What the task requires
Please repeat the entries word for word and keep the images out.

··· Available records ···

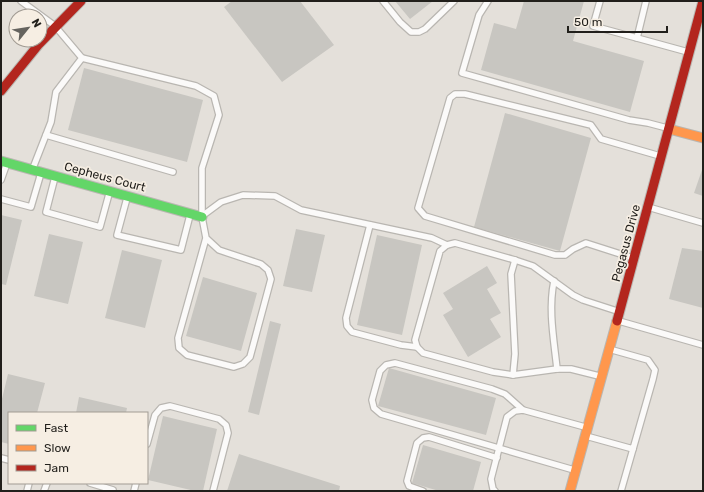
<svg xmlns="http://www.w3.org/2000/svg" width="704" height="492" font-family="Rubik,sans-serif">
	<rect width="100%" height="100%" fill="#e4e0da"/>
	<g fill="#c8c6c1">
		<path d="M 232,1 L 300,1 L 334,45 L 282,82 L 224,7 Z"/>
		<path d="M 395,1 L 433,1 L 410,19 Z"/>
		<path d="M 524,1 L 584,1 L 573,41 L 644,61 L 630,112 L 481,70 L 494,23 L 516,29 Z"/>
		<path d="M 84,68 L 203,100 L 187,162 L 68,130 Z"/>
		<path d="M 505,113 L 591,138 L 560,251 L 474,227 Z"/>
		<path d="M 703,167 L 703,196 L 694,193 Z"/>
		<path d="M 1,215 L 22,220 L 6,285 L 1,284 Z"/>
		<path d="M 296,229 L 325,235 L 312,292 L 283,286 Z"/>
		<path d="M 49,234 L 83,242 L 68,304 L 34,296 Z"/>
		<path d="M 377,235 L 422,245 L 402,335 L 357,325 Z"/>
		<path d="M 682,248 L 703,251 L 703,308 L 669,299 Z"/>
		<path d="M 122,250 L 162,260 L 145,328 L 105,318 Z"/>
		<path d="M 487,266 L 497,283 L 487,289 L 501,313 L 490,319 L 501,337 L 468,357 L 443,315 L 453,309 L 443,293 Z"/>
		<path d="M 203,277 L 257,293 L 241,351 L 186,336 Z"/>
		<path d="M 270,321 L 281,324 L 259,415 L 248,412 Z"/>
		<path d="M 389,368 L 496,398 L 486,435 L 378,406 Z"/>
		<path d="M 8,374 L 45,383 L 37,413 L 9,413 L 9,444 L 1,442 L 1,403 Z"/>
		<path d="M 79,397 L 127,408 L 126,413 L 76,413 Z"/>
		<path d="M 163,416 L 217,429 L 203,491 L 195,491 L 148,480 Z"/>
		<path d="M 423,445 L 481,462 L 473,491 L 439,491 L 412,483 Z"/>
		<path d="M 239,454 L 340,486 L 339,491 L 227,491 Z"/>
	</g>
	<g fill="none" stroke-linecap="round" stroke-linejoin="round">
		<g stroke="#b9b6b1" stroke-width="8">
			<g id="lane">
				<path d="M 21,1 L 55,26 L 82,58 L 56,92 L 51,122 L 33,168"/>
				<path d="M 383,1 L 400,22 L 411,32 L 419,32 L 425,29 L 454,1"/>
				<path d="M 488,1 L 479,15 L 462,73 L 629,120 L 648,123 L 667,128"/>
				<path d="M 600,1 L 593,26 L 637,38"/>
				<path d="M 646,1 L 637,38 L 688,52"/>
				<path d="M 82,58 L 196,86 L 214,96 L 219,115 L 202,168 L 202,217 L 206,238 L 178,338 L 179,348 L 187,355 L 234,367 L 243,364 L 250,357 L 271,279 L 268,270 L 261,264 L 219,250 L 206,238"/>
				<path d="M 46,135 L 173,172"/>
				<path d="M 55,177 L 46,212 L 100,227 L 109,194"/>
				<path d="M 1,180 L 7,163"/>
				<path d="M 127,198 L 117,235 L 181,250 L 190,215"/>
				<path d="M 1,199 L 31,207 L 41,173"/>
				<path d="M 648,207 L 703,223"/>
				<path d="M 202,216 L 221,202 L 243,195 L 275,196 L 301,210 L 432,238 L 447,245"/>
				<path d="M 370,225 L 346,318 L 347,326 L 352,332 L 401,345 L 417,347"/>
				<path d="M 633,258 L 586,243 L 573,249 L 565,255 L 555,255 L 425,216 L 418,208 L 450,98 L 455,94 L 465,94 L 591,125 L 601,139 L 660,156"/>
				<path d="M 554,281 C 548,310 554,340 557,369"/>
				<path d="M 619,321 L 703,345"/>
				<path d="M 513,375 L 493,372 L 423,353 L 417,347 L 415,340 L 440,251 L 447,245 L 455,243 L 515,260"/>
				<path d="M 599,376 L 571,369 L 557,369 L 513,375 L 515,354 L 511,274 L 515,260 L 533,266 L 573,295 L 583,300 L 617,311"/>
				<path d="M 523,410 L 505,394 L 492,389 L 395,363 L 386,365 L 380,371 L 372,400 L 374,408 L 381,414 L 574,470"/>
				<path d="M 586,436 L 633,449 L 653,379 L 655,370 L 648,360 L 609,349"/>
				<path d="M 147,444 L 155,415 L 161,408 L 170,406 L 219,419 L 226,425 L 228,433 L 213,491"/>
				<path d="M 1,458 L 9,460"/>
				<path d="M 90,483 L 113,490 L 112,491"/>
				<path d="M 27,491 L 29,483"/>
				<path d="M 44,491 L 47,483"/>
				<path d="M 134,491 L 136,483"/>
				<path d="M 423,491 L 409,486 L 407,481 L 417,443 L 423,438 L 429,437 L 497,458"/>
				<path d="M 495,491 L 493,489 L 491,479 L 507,417 L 515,411 L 523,410 L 585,427"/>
				<path d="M 621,491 L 633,449"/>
			</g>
		</g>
		<g stroke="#b9b6b1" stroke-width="11">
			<path id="fast" d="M 1,161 L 202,217"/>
		</g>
		<g stroke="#b9b6b1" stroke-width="11">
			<g id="slow">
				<path d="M 669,129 L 703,138"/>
				<path d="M 570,491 L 617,321"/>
			</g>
		</g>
		<g stroke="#b9b6b1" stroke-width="11">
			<g id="jam">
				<path d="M 1,91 L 39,44 L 81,1"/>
				<path d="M 617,321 L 703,1"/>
			</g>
		</g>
		<use href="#lane" stroke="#fbfaf9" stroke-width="5.5"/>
		<use href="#fast" stroke="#63d668" stroke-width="9"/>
		<use href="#slow" stroke="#ff974d" stroke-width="9"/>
		<use href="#jam" stroke="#b3261e" stroke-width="9"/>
	</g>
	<g text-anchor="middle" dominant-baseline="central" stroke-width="3.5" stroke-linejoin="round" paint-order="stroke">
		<g font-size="12" fill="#211f1b" stroke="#f6eee3">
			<text transform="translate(105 177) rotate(15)">Cepheus Court</text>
			<text transform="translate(626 243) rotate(-75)">Pegasus Drive</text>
		</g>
	</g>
	<rect width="704" height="492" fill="none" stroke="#211f1b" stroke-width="4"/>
	<rect x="8" y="412" width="140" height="72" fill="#f6eee3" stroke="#a19b93"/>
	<rect x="16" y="425" width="20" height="6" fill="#63d668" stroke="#a19b93"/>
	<text x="44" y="432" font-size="12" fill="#211f1b">Fast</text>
	<rect x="16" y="445" width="20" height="6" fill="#ff974d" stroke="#a19b93"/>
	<text x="44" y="452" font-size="12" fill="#211f1b">Slow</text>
	<rect x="16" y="465" width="20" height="6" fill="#b3261e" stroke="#a19b93"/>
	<text x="44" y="472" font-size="12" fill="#211f1b">Jam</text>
	<g transform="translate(28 28) rotate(60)"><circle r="19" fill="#f6eee3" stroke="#a19b93"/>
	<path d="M0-3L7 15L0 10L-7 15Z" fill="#65635e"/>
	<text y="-6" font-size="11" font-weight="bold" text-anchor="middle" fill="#211f1b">N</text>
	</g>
	<path d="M568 26v6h99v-6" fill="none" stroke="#211f1b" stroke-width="2"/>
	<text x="574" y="26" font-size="12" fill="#211f1b" stroke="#f6eee3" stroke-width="3" paint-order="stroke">50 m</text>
</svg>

···

Solution for this problem
<svg xmlns="http://www.w3.org/2000/svg" width="704" height="492" font-family="Rubik,sans-serif">
	<rect width="100%" height="100%" fill="#e4e0da"/>
	<g fill="#c8c6c1">
		<path d="M 232,1 L 300,1 L 334,45 L 282,82 L 224,7 Z"/>
		<path d="M 395,1 L 433,1 L 410,19 Z"/>
		<path d="M 524,1 L 584,1 L 573,41 L 644,61 L 630,112 L 481,70 L 494,23 L 516,29 Z"/>
		<path d="M 84,68 L 203,100 L 187,162 L 68,130 Z"/>
		<path d="M 505,113 L 591,138 L 560,251 L 474,227 Z"/>
		<path d="M 703,167 L 703,196 L 694,193 Z"/>
		<path d="M 1,215 L 22,220 L 6,285 L 1,284 Z"/>
		<path d="M 296,229 L 325,235 L 312,292 L 283,286 Z"/>
		<path d="M 49,234 L 83,242 L 68,304 L 34,296 Z"/>
		<path d="M 377,235 L 422,245 L 402,335 L 357,325 Z"/>
		<path d="M 682,248 L 703,251 L 703,308 L 669,299 Z"/>
		<path d="M 122,250 L 162,260 L 145,328 L 105,318 Z"/>
		<path d="M 487,266 L 497,283 L 487,289 L 501,313 L 490,319 L 501,337 L 468,357 L 443,315 L 453,309 L 443,293 Z"/>
		<path d="M 203,277 L 257,293 L 241,351 L 186,336 Z"/>
		<path d="M 270,321 L 281,324 L 259,415 L 248,412 Z"/>
		<path d="M 389,368 L 496,398 L 486,435 L 378,406 Z"/>
		<path d="M 8,374 L 45,383 L 37,413 L 9,413 L 9,444 L 1,442 L 1,403 Z"/>
		<path d="M 79,397 L 127,408 L 126,413 L 76,413 Z"/>
		<path d="M 163,416 L 217,429 L 203,491 L 195,491 L 148,480 Z"/>
		<path d="M 423,445 L 481,462 L 473,491 L 439,491 L 412,483 Z"/>
		<path d="M 239,454 L 340,486 L 339,491 L 227,491 Z"/>
	</g>
	<g fill="none" stroke-linecap="round" stroke-linejoin="round">
		<g stroke="#b9b6b1" stroke-width="8">
			<g id="lane">
				<path d="M 21,1 L 55,26 L 82,58 L 56,92 L 51,122 L 33,168"/>
				<path d="M 383,1 L 400,22 L 411,32 L 419,32 L 425,29 L 454,1"/>
				<path d="M 488,1 L 479,15 L 462,73 L 629,120 L 648,123 L 667,128"/>
				<path d="M 600,1 L 593,26 L 637,38"/>
				<path d="M 646,1 L 637,38 L 688,52"/>
				<path d="M 82,58 L 196,86 L 214,96 L 219,115 L 202,168 L 202,217 L 206,238 L 178,338 L 179,348 L 187,355 L 234,367 L 243,364 L 250,357 L 271,279 L 268,270 L 261,264 L 219,250 L 206,238"/>
				<path d="M 46,135 L 173,172"/>
				<path d="M 55,177 L 46,212 L 100,227 L 109,194"/>
				<path d="M 1,180 L 7,163"/>
				<path d="M 127,198 L 117,235 L 181,250 L 190,215"/>
				<path d="M 1,199 L 31,207 L 41,173"/>
				<path d="M 648,207 L 703,223"/>
				<path d="M 202,216 L 221,202 L 243,195 L 275,196 L 301,210 L 432,238 L 447,245"/>
				<path d="M 370,225 L 346,318 L 347,326 L 352,332 L 401,345 L 417,347"/>
				<path d="M 633,258 L 586,243 L 573,249 L 565,255 L 555,255 L 425,216 L 418,208 L 450,98 L 455,94 L 465,94 L 591,125 L 601,139 L 660,156"/>
				<path d="M 554,281 C 548,310 554,340 557,369"/>
				<path d="M 619,321 L 703,345"/>
				<path d="M 513,375 L 493,372 L 423,353 L 417,347 L 415,340 L 440,251 L 447,245 L 455,243 L 515,260"/>
				<path d="M 599,376 L 571,369 L 557,369 L 513,375 L 515,354 L 511,274 L 515,260 L 533,266 L 573,295 L 583,300 L 617,311"/>
				<path d="M 523,410 L 505,394 L 492,389 L 395,363 L 386,365 L 380,371 L 372,400 L 374,408 L 381,414 L 574,470"/>
				<path d="M 586,436 L 633,449 L 653,379 L 655,370 L 648,360 L 609,349"/>
				<path d="M 147,444 L 155,415 L 161,408 L 170,406 L 219,419 L 226,425 L 228,433 L 213,491"/>
				<path d="M 1,458 L 9,460"/>
				<path d="M 90,483 L 113,490 L 112,491"/>
				<path d="M 27,491 L 29,483"/>
				<path d="M 44,491 L 47,483"/>
				<path d="M 134,491 L 136,483"/>
				<path d="M 423,491 L 409,486 L 407,481 L 417,443 L 423,438 L 429,437 L 497,458"/>
				<path d="M 495,491 L 493,489 L 491,479 L 507,417 L 515,411 L 523,410 L 585,427"/>
				<path d="M 621,491 L 633,449"/>
			</g>
		</g>
		<g stroke="#b9b6b1" stroke-width="11">
			<path id="fast" d="M 1,161 L 202,217"/>
		</g>
		<g stroke="#b9b6b1" stroke-width="11">
			<g id="slow">
				<path d="M 669,129 L 703,138"/>
				<path d="M 570,491 L 617,321"/>
			</g>
		</g>
		<g stroke="#b9b6b1" stroke-width="11">
			<g id="jam">
				<path d="M 1,91 L 39,44 L 81,1"/>
				<path d="M 617,321 L 703,1"/>
			</g>
		</g>
		<use href="#lane" stroke="#fbfaf9" stroke-width="5.5"/>
		<use href="#fast" stroke="#63d668" stroke-width="9"/>
		<use href="#slow" stroke="#ff974d" stroke-width="9"/>
		<use href="#jam" stroke="#b3261e" stroke-width="9"/>
	</g>
	<g text-anchor="middle" dominant-baseline="central" stroke-width="3.5" stroke-linejoin="round" paint-order="stroke">
		<g font-size="12" fill="#211f1b" stroke="#f6eee3">
			<text transform="translate(105 177) rotate(15)">Cepheus Court</text>
			<text transform="translate(626 243) rotate(-75)">Pegasus Drive</text>
		</g>
	</g>
	<rect width="704" height="492" fill="none" stroke="#211f1b" stroke-width="4"/>
	<rect x="8" y="412" width="140" height="72" fill="#f6eee3" stroke="#a19b93"/>
	<rect x="16" y="425" width="20" height="6" fill="#63d668" stroke="#a19b93"/>
	<text x="44" y="432" font-size="12" fill="#211f1b">Fast</text>
	<rect x="16" y="445" width="20" height="6" fill="#ff974d" stroke="#a19b93"/>
	<text x="44" y="452" font-size="12" fill="#211f1b">Slow</text>
	<rect x="16" y="465" width="20" height="6" fill="#b3261e" stroke="#a19b93"/>
	<text x="44" y="472" font-size="12" fill="#211f1b">Jam</text>
	<g transform="translate(28 28) rotate(60)"><circle r="19" fill="#f6eee3" stroke="#a19b93"/>
	<path d="M0-3L7 15L0 10L-7 15Z" fill="#65635e"/>
	<text y="-6" font-size="11" font-weight="bold" text-anchor="middle" fill="#211f1b">N</text>
	</g>
	<path d="M568 26v6h99v-6" fill="none" stroke="#211f1b" stroke-width="2"/>
	<text x="574" y="26" font-size="12" fill="#211f1b" stroke="#f6eee3" stroke-width="3" paint-order="stroke">50 m</text>
</svg>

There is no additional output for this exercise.